元心很快地明白了我的意思,点着头,“哦。”忽而过了一会儿,“姐,是不是挺辛苦的?”
我想了想,“当然啦,每天收拾垃圾,都弄得又丑又脏的,你以为这三千块钱咋来的?你知道姐姐我在北京晚上住哪吗?白天打工,晚上就睡在地下通道里!旅馆里多贵啊,一晚上就一百,姐姐挣的钱都不够住房的!姐姐这次为啥回家来?晚上睡地下通道,行李全被人家偷了!”其实我离京前还没到万华饭店做保洁呢!所以我的话前半部分是假的,可是讲着讲着就讲到我真实的那一部分,虽是轻描淡写,可是后边差点都把自己说感动了。“一开始在饭店里刷盘子,被人家冤枉,一分钱都没挣到。后来在超市里打工,又受人家欺负。最后也只能干干保洁了……”

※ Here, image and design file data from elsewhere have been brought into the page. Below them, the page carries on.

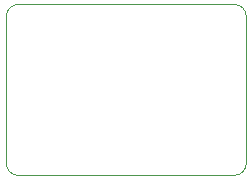
<source format=gbr>
%TF.GenerationSoftware,KiCad,Pcbnew,8.0.3*%
%TF.CreationDate,2024-11-06T18:21:17+09:00*%
%TF.ProjectId,M5StackCam-20240924,4d355374-6163-46b4-9361-6d2d32303234,rev?*%
%TF.SameCoordinates,Original*%
%TF.FileFunction,Profile,NP*%
%FSLAX46Y46*%
G04 Gerber Fmt 4.6, Leading zero omitted, Abs format (unit mm)*
G04 Created by KiCad (PCBNEW 8.0.3) date 2024-11-06 18:21:17*
%MOMM*%
%LPD*%
G01*
G04 APERTURE LIST*
%TA.AperFunction,Profile*%
%ADD10C,0.050000*%
%TD*%
G04 APERTURE END LIST*
D10*
X19050000Y-9652000D02*
G75*
G02*
X18034000Y-10668000I-1016002J2D01*
G01*
X-254000Y-10668000D02*
G75*
G02*
X-1270000Y-9652000I2J1016002D01*
G01*
X-1270000Y2794000D02*
G75*
G02*
X-254000Y3810000I1016002J-2D01*
G01*
X18034000Y3810000D02*
G75*
G02*
X19050000Y2794000I0J-1016000D01*
G01*
X19050000Y-9652000D02*
X19050000Y2794000D01*
X-254000Y-10668000D02*
X18034000Y-10668000D01*
X-1270000Y2794000D02*
X-1270000Y-9652000D01*
X18034000Y3810000D02*
X-254000Y3810000D01*
M02*

</source>
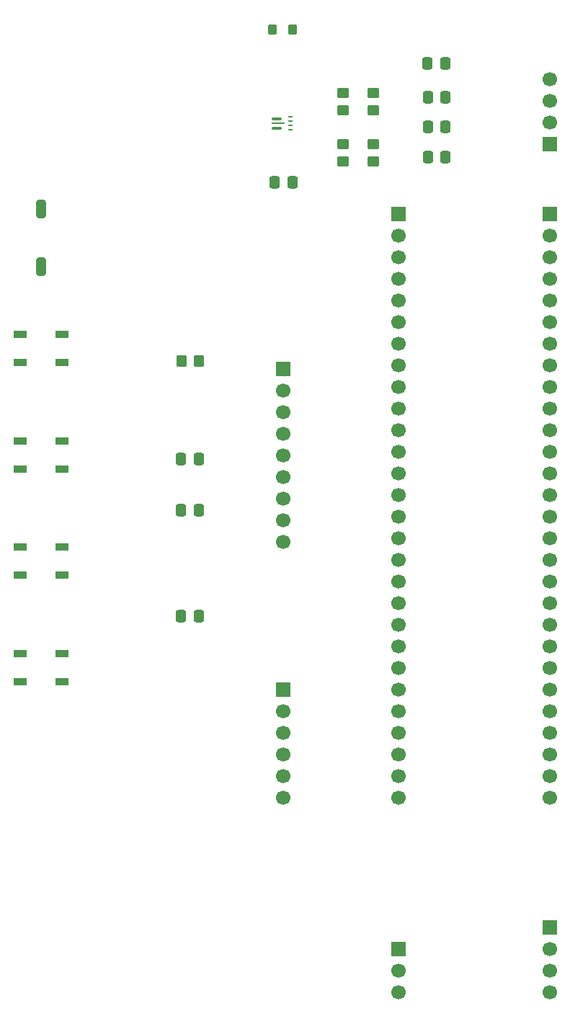
<source format=gbr>
%TF.GenerationSoftware,KiCad,Pcbnew,9.0.6*%
%TF.CreationDate,2025-11-19T01:17:59-05:00*%
%TF.ProjectId,pcb,7063622e-6b69-4636-9164-5f7063625858,rev?*%
%TF.SameCoordinates,Original*%
%TF.FileFunction,Soldermask,Top*%
%TF.FilePolarity,Negative*%
%FSLAX46Y46*%
G04 Gerber Fmt 4.6, Leading zero omitted, Abs format (unit mm)*
G04 Created by KiCad (PCBNEW 9.0.6) date 2025-11-19 01:17:59*
%MOMM*%
%LPD*%
G01*
G04 APERTURE LIST*
G04 Aperture macros list*
%AMRoundRect*
0 Rectangle with rounded corners*
0 $1 Rounding radius*
0 $2 $3 $4 $5 $6 $7 $8 $9 X,Y pos of 4 corners*
0 Add a 4 corners polygon primitive as box body*
4,1,4,$2,$3,$4,$5,$6,$7,$8,$9,$2,$3,0*
0 Add four circle primitives for the rounded corners*
1,1,$1+$1,$2,$3*
1,1,$1+$1,$4,$5*
1,1,$1+$1,$6,$7*
1,1,$1+$1,$8,$9*
0 Add four rect primitives between the rounded corners*
20,1,$1+$1,$2,$3,$4,$5,0*
20,1,$1+$1,$4,$5,$6,$7,0*
20,1,$1+$1,$6,$7,$8,$9,0*
20,1,$1+$1,$8,$9,$2,$3,0*%
G04 Aperture macros list end*
%ADD10RoundRect,0.250000X-0.337500X-0.475000X0.337500X-0.475000X0.337500X0.475000X-0.337500X0.475000X0*%
%ADD11RoundRect,0.087500X-0.487500X-0.087500X0.487500X-0.087500X0.487500X0.087500X-0.487500X0.087500X0*%
%ADD12RoundRect,0.050000X-0.675000X-0.050000X0.675000X-0.050000X0.675000X0.050000X-0.675000X0.050000X0*%
%ADD13RoundRect,0.062500X-0.162500X-0.062500X0.162500X-0.062500X0.162500X0.062500X-0.162500X0.062500X0*%
%ADD14RoundRect,0.250000X-0.450000X0.350000X-0.450000X-0.350000X0.450000X-0.350000X0.450000X0.350000X0*%
%ADD15RoundRect,0.090000X0.660000X0.360000X-0.660000X0.360000X-0.660000X-0.360000X0.660000X-0.360000X0*%
%ADD16R,1.700000X1.700000*%
%ADD17C,1.700000*%
%ADD18RoundRect,0.250000X0.275000X0.350000X-0.275000X0.350000X-0.275000X-0.350000X0.275000X-0.350000X0*%
%ADD19RoundRect,0.090000X-0.660000X-0.360000X0.660000X-0.360000X0.660000X0.360000X-0.660000X0.360000X0*%
%ADD20RoundRect,0.250000X0.450000X-0.350000X0.450000X0.350000X-0.450000X0.350000X-0.450000X-0.350000X0*%
%ADD21RoundRect,0.250000X0.350000X0.450000X-0.350000X0.450000X-0.350000X-0.450000X0.350000X-0.450000X0*%
%ADD22RoundRect,0.250000X0.310000X-0.830000X0.310000X0.830000X-0.310000X0.830000X-0.310000X-0.830000X0*%
G04 APERTURE END LIST*
D10*
%TO.C,C4*%
X89182500Y-116575000D03*
X91257500Y-116575000D03*
%TD*%
%TO.C,C2*%
X89182500Y-98075000D03*
X91257500Y-98075000D03*
%TD*%
D11*
%TO.C,U1*%
X100420500Y-58075000D03*
D12*
X100570500Y-58625000D03*
D11*
X100420500Y-59175000D03*
D13*
X102020500Y-59375000D03*
X102020500Y-58875000D03*
X102020500Y-58375000D03*
X102020500Y-57875000D03*
%TD*%
D14*
%TO.C,R3*%
X111757500Y-61075000D03*
X111757500Y-63075000D03*
%TD*%
D15*
%TO.C,D4*%
X75170000Y-124225000D03*
X75170000Y-120925000D03*
X70270000Y-120925000D03*
X70270000Y-124225000D03*
%TD*%
D10*
%TO.C,C8*%
X118182500Y-62575000D03*
X120257500Y-62575000D03*
%TD*%
%TO.C,C7*%
X118145000Y-51575000D03*
X120220000Y-51575000D03*
%TD*%
D16*
%TO.C,J7*%
X132500000Y-61115000D03*
D17*
X132500000Y-58575000D03*
X132500000Y-56035000D03*
X132500000Y-53495000D03*
%TD*%
D16*
%TO.C,J2*%
X132500000Y-69300000D03*
D17*
X132500000Y-71840000D03*
X132500000Y-74380000D03*
X132500000Y-76920000D03*
X132500000Y-79460000D03*
X132500000Y-82000000D03*
X132500000Y-84540000D03*
X132500000Y-87080000D03*
X132500000Y-89620000D03*
X132500000Y-92160000D03*
X132500000Y-94700000D03*
X132500000Y-97240000D03*
X132500000Y-99780000D03*
X132500000Y-102320000D03*
X132500000Y-104860000D03*
X132500000Y-107400000D03*
X132500000Y-109940000D03*
X132500000Y-112480000D03*
X132500000Y-115020000D03*
X132500000Y-117560000D03*
X132500000Y-120100000D03*
X132500000Y-122640000D03*
X132500000Y-125180000D03*
X132500000Y-127720000D03*
X132500000Y-130260000D03*
X132500000Y-132800000D03*
X132500000Y-135340000D03*
X132500000Y-137880000D03*
%TD*%
D18*
%TO.C,L1*%
X102257500Y-47575000D03*
X99957500Y-47575000D03*
%TD*%
D10*
%TO.C,C1*%
X100182500Y-65575000D03*
X102257500Y-65575000D03*
%TD*%
D19*
%TO.C,D3*%
X70270000Y-108425000D03*
X70270000Y-111725000D03*
X75170000Y-111725000D03*
X75170000Y-108425000D03*
%TD*%
D16*
%TO.C,J3*%
X114720000Y-155660000D03*
D17*
X114720000Y-158200000D03*
X114720000Y-160740000D03*
%TD*%
D10*
%TO.C,C6*%
X118182500Y-59075000D03*
X120257500Y-59075000D03*
%TD*%
D20*
%TO.C,R2*%
X108220000Y-57075000D03*
X108220000Y-55075000D03*
%TD*%
D19*
%TO.C,D2*%
X70270000Y-95925000D03*
X70270000Y-99225000D03*
X75170000Y-99225000D03*
X75170000Y-95925000D03*
%TD*%
D10*
%TO.C,C3*%
X89182500Y-104075000D03*
X91257500Y-104075000D03*
%TD*%
D20*
%TO.C,R5*%
X108220000Y-63075000D03*
X108220000Y-61075000D03*
%TD*%
D10*
%TO.C,C5*%
X118182500Y-55575000D03*
X120257500Y-55575000D03*
%TD*%
D16*
%TO.C,J1*%
X114720000Y-69300000D03*
D17*
X114720000Y-71840000D03*
X114720000Y-74380000D03*
X114720000Y-76920000D03*
X114720000Y-79460000D03*
X114720000Y-82000000D03*
X114720000Y-84540000D03*
X114720000Y-87080000D03*
X114720000Y-89620000D03*
X114720000Y-92160000D03*
X114720000Y-94700000D03*
X114720000Y-97240000D03*
X114720000Y-99780000D03*
X114720000Y-102320000D03*
X114720000Y-104860000D03*
X114720000Y-107400000D03*
X114720000Y-109940000D03*
X114720000Y-112480000D03*
X114720000Y-115020000D03*
X114720000Y-117560000D03*
X114720000Y-120100000D03*
X114720000Y-122640000D03*
X114720000Y-125180000D03*
X114720000Y-127720000D03*
X114720000Y-130260000D03*
X114720000Y-132800000D03*
X114720000Y-135340000D03*
X114720000Y-137880000D03*
%TD*%
D21*
%TO.C,R1*%
X91257500Y-86575000D03*
X89257500Y-86575000D03*
%TD*%
D16*
%TO.C,J5*%
X101220000Y-125180000D03*
D17*
X101220000Y-127720000D03*
X101220000Y-130260000D03*
X101220000Y-132800000D03*
X101220000Y-135340000D03*
X101220000Y-137880000D03*
%TD*%
D22*
%TO.C,SW1*%
X72720000Y-75440000D03*
X72720000Y-68710000D03*
%TD*%
D19*
%TO.C,D1*%
X70270000Y-83425000D03*
X70270000Y-86725000D03*
X75170000Y-86725000D03*
X75170000Y-83425000D03*
%TD*%
D16*
%TO.C,J6*%
X101220000Y-87495000D03*
D17*
X101220000Y-90035000D03*
X101220000Y-92575000D03*
X101220000Y-95115000D03*
X101220000Y-97655000D03*
X101220000Y-100195000D03*
X101220000Y-102735000D03*
X101220000Y-105275000D03*
X101220000Y-107815000D03*
%TD*%
D20*
%TO.C,R4*%
X111757500Y-57075000D03*
X111757500Y-55075000D03*
%TD*%
D16*
%TO.C,J4*%
X132500000Y-153120000D03*
D17*
X132500000Y-155660000D03*
X132500000Y-158200000D03*
X132500000Y-160740000D03*
%TD*%
M02*

</source>
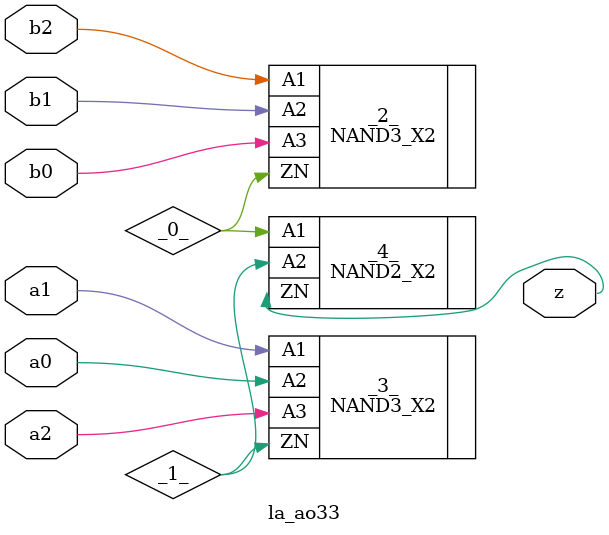
<source format=v>

/* Generated by Yosys 0.44 (git sha1 80ba43d26, g++ 11.4.0-1ubuntu1~22.04 -fPIC -O3) */

(* top =  1  *)
(* src = "generated" *)
(* keep_hierarchy *)
module la_ao33 (
    a0,
    a1,
    a2,
    b0,
    b1,
    b2,
    z
);
  wire _0_;
  wire _1_;
  (* src = "generated" *)
  input a0;
  wire a0;
  (* src = "generated" *)
  input a1;
  wire a1;
  (* src = "generated" *)
  input a2;
  wire a2;
  (* src = "generated" *)
  input b0;
  wire b0;
  (* src = "generated" *)
  input b1;
  wire b1;
  (* src = "generated" *)
  input b2;
  wire b2;
  (* src = "generated" *)
  output z;
  wire z;
  NAND3_X2 _2_ (
      .A1(b2),
      .A2(b1),
      .A3(b0),
      .ZN(_0_)
  );
  NAND3_X2 _3_ (
      .A1(a1),
      .A2(a0),
      .A3(a2),
      .ZN(_1_)
  );
  NAND2_X2 _4_ (
      .A1(_0_),
      .A2(_1_),
      .ZN(z)
  );
endmodule

</source>
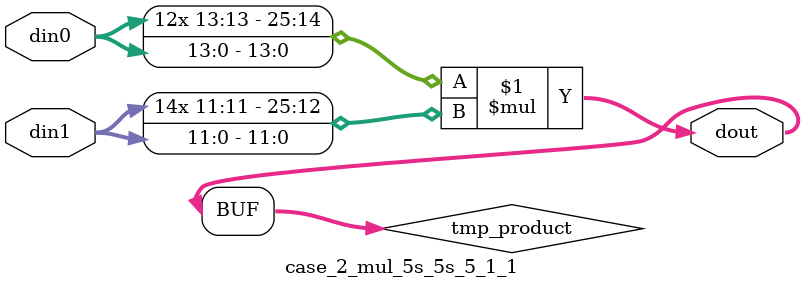
<source format=v>

`timescale 1 ns / 1 ps

 module case_2_mul_5s_5s_5_1_1(din0, din1, dout);
parameter ID = 1;
parameter NUM_STAGE = 0;
parameter din0_WIDTH = 14;
parameter din1_WIDTH = 12;
parameter dout_WIDTH = 26;

input [din0_WIDTH - 1 : 0] din0; 
input [din1_WIDTH - 1 : 0] din1; 
output [dout_WIDTH - 1 : 0] dout;

wire signed [dout_WIDTH - 1 : 0] tmp_product;



























assign tmp_product = $signed(din0) * $signed(din1);








assign dout = tmp_product;





















endmodule

</source>
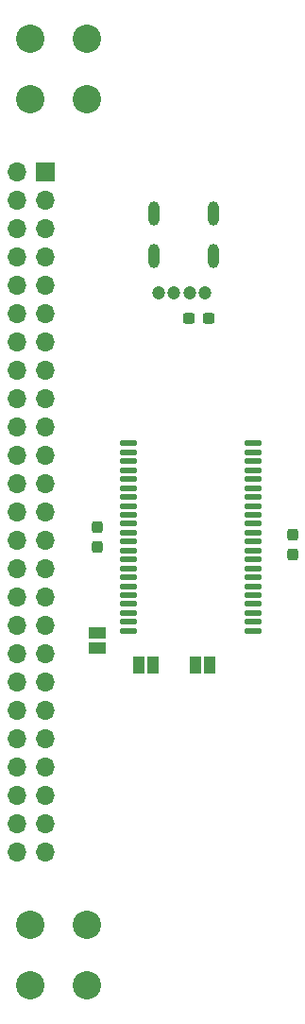
<source format=gbr>
%TF.GenerationSoftware,KiCad,Pcbnew,6.0.1+dfsg-1*%
%TF.CreationDate,2022-03-06T17:26:00+02:00*%
%TF.ProjectId,ram_board,72616d5f-626f-4617-9264-2e6b69636164,rev?*%
%TF.SameCoordinates,Original*%
%TF.FileFunction,Soldermask,Top*%
%TF.FilePolarity,Negative*%
%FSLAX46Y46*%
G04 Gerber Fmt 4.6, Leading zero omitted, Abs format (unit mm)*
G04 Created by KiCad (PCBNEW 6.0.1+dfsg-1) date 2022-03-06 17:26:00*
%MOMM*%
%LPD*%
G01*
G04 APERTURE LIST*
G04 Aperture macros list*
%AMRoundRect*
0 Rectangle with rounded corners*
0 $1 Rounding radius*
0 $2 $3 $4 $5 $6 $7 $8 $9 X,Y pos of 4 corners*
0 Add a 4 corners polygon primitive as box body*
4,1,4,$2,$3,$4,$5,$6,$7,$8,$9,$2,$3,0*
0 Add four circle primitives for the rounded corners*
1,1,$1+$1,$2,$3*
1,1,$1+$1,$4,$5*
1,1,$1+$1,$6,$7*
1,1,$1+$1,$8,$9*
0 Add four rect primitives between the rounded corners*
20,1,$1+$1,$2,$3,$4,$5,0*
20,1,$1+$1,$4,$5,$6,$7,0*
20,1,$1+$1,$6,$7,$8,$9,0*
20,1,$1+$1,$8,$9,$2,$3,0*%
G04 Aperture macros list end*
%ADD10RoundRect,0.137500X-0.625000X-0.137500X0.625000X-0.137500X0.625000X0.137500X-0.625000X0.137500X0*%
%ADD11RoundRect,0.237500X-0.300000X-0.237500X0.300000X-0.237500X0.300000X0.237500X-0.300000X0.237500X0*%
%ADD12RoundRect,0.237500X0.237500X-0.300000X0.237500X0.300000X-0.237500X0.300000X-0.237500X-0.300000X0*%
%ADD13C,1.200000*%
%ADD14O,1.000000X2.200000*%
%ADD15C,2.540000*%
%ADD16R,1.500000X1.000000*%
%ADD17R,1.000000X1.500000*%
%ADD18R,1.700000X1.700000*%
%ADD19O,1.700000X1.700000*%
%ADD20RoundRect,0.237500X-0.237500X0.300000X-0.237500X-0.300000X0.237500X-0.300000X0.237500X0.300000X0*%
G04 APERTURE END LIST*
D10*
%TO.C,U1*%
X56892500Y-51580000D03*
X56892500Y-52380000D03*
X56892500Y-53180000D03*
X56892500Y-53980000D03*
X56892500Y-54780000D03*
X56892500Y-55580000D03*
X56892500Y-56380000D03*
X56892500Y-57180000D03*
X56892500Y-57980000D03*
X56892500Y-58780000D03*
X56892500Y-59580000D03*
X56892500Y-60380000D03*
X56892500Y-61180000D03*
X56892500Y-61980000D03*
X56892500Y-62780000D03*
X56892500Y-63580000D03*
X56892500Y-64380000D03*
X56892500Y-65180000D03*
X56892500Y-65980000D03*
X56892500Y-66780000D03*
X56892500Y-67580000D03*
X56892500Y-68380000D03*
X68067500Y-68380000D03*
X68067500Y-67580000D03*
X68067500Y-66780000D03*
X68067500Y-65980000D03*
X68067500Y-65180000D03*
X68067500Y-64380000D03*
X68067500Y-63580000D03*
X68067500Y-62780000D03*
X68067500Y-61980000D03*
X68067500Y-61180000D03*
X68067500Y-60380000D03*
X68067500Y-59580000D03*
X68067500Y-58780000D03*
X68067500Y-57980000D03*
X68067500Y-57180000D03*
X68067500Y-56380000D03*
X68067500Y-55580000D03*
X68067500Y-54780000D03*
X68067500Y-53980000D03*
X68067500Y-53180000D03*
X68067500Y-52380000D03*
X68067500Y-51580000D03*
%TD*%
D11*
%TO.C,C3*%
X62347500Y-40380000D03*
X64072500Y-40380000D03*
%TD*%
D12*
%TO.C,C2*%
X71640000Y-61502500D03*
X71640000Y-59777500D03*
%TD*%
D13*
%TO.C,J2*%
X59580000Y-38060000D03*
X60980000Y-38060000D03*
X62380000Y-38060000D03*
X63780000Y-38060000D03*
D14*
X59160000Y-34790000D03*
X59160000Y-30950000D03*
X64500000Y-30950000D03*
X64500000Y-34790000D03*
%TD*%
D15*
%TO.C,ST2*%
X53190000Y-94720000D03*
X48110000Y-100160000D03*
X53190000Y-100160000D03*
X48110000Y-94720000D03*
%TD*%
D16*
%TO.C,JP1*%
X54090000Y-68580000D03*
X54090000Y-69880000D03*
%TD*%
D17*
%TO.C,JP3*%
X59110000Y-71410000D03*
X57810000Y-71410000D03*
%TD*%
D18*
%TO.C,J1*%
X49425790Y-27248710D03*
D19*
X46885790Y-27248710D03*
X49425790Y-29788710D03*
X46885790Y-29788710D03*
X49425790Y-32328710D03*
X46885790Y-32328710D03*
X49425790Y-34868710D03*
X46885790Y-34868710D03*
X49425790Y-37408710D03*
X46885790Y-37408710D03*
X49425790Y-39948710D03*
X46885790Y-39948710D03*
X49425790Y-42488710D03*
X46885790Y-42488710D03*
X49425790Y-45028710D03*
X46885790Y-45028710D03*
X49425790Y-47568710D03*
X46885790Y-47568710D03*
X49425790Y-50108710D03*
X46885790Y-50108710D03*
X49425790Y-52648710D03*
X46885790Y-52648710D03*
X49425790Y-55188710D03*
X46885790Y-55188710D03*
X49425790Y-57728710D03*
X46885790Y-57728710D03*
X49425790Y-60268710D03*
X46885790Y-60268710D03*
X49425790Y-62808710D03*
X46885790Y-62808710D03*
X49425790Y-65348710D03*
X46885790Y-65348710D03*
X49425790Y-67888710D03*
X46885790Y-67888710D03*
X49425790Y-70428710D03*
X46885790Y-70428710D03*
X49425790Y-72968710D03*
X46885790Y-72968710D03*
X49425790Y-75508710D03*
X46885790Y-75508710D03*
X49425790Y-78048710D03*
X46885790Y-78048710D03*
X49425790Y-80588710D03*
X46885790Y-80588710D03*
X49425790Y-83128710D03*
X46885790Y-83128710D03*
X49425790Y-85668710D03*
X46885790Y-85668710D03*
X49425790Y-88208710D03*
X46885790Y-88208710D03*
%TD*%
D17*
%TO.C,JP2*%
X64210000Y-71430000D03*
X62910000Y-71430000D03*
%TD*%
D15*
%TO.C,ST1*%
X53190000Y-15300000D03*
X53190000Y-20740000D03*
X48110000Y-20740000D03*
X48110000Y-15300000D03*
%TD*%
D20*
%TO.C,C1*%
X54090000Y-59107500D03*
X54090000Y-60832500D03*
%TD*%
M02*

</source>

弟弟被我的真情流露打动,眼泪哗哗地滚落下来,“姐,你怎么这么惨,这么辛苦?北京不是好大的城市吗?怎么都干这些脏活累活的?”
“我这么辛苦,这么拼命地挣钱,还不都是为了你?你要是不好好学,姐这么多的辛苦都白费了!”我原本只是想拿这些话哄哄元心,想让他端正学习态度,发愤图强的,可是没想到自己说着说着就动了感情。
弟弟沉默了,久久地不再言语。
我知道我的弟弟,他平时虽是顽劣一些,但是道理讲给他听,他会懂的。
除了监督这个心肝弟弟,我会帮妈妈干些家务活,忙完家里的,我大多都去陪亮子哥聊天,散步。他一个人闷了太久了,有我在,他可以多出来活动一些。
日期:2015-12-02 00:07:46
对于那个魏成的庸医,现在证据尽毁,并且时隔多年,我们已经无法再去追究他的法律责任。好在亮子哥这半年来身体还算是比较稳定,只要不做一些剧烈的运动和过重的体力活,除了腿脚不便利,按时吃药打针以外,一切与常人无异。
我和亮子哥在一起的时候,尽量不去提及那些不开心的事情,总是说一些憧憬未来的话。我会摘取在北京见到那些美丽的画面给他听,也会简要地说说那些对我不错的人,有时走累了在草地上休息,也会依靠在他的臂弯中,撒娇地要他给我讲故事。
他比我大三岁,懂得总是比我多。他以前也是很有倾诉欲的一个人,上大学后回来,他总是把很多新奇古怪的好东西拿到育林小学来分给小朋友们,并且把各种离奇和匪夷所思的见闻讲给我们听。我们育林小学的一大群老师孩子,都叫他故事大王。
他总说,“我已经没有故事可以给你讲了。”
我就说,“那就讲讲以前的。”
他笑笑说,“以前的故事,你都是知道的。”
我捏着他的胳膊,撇着嘴巴,“那个时候那么多的女孩子围着你转,我哪里会知道你很多故事啊。对了,你快讲讲,当时对我的印象?”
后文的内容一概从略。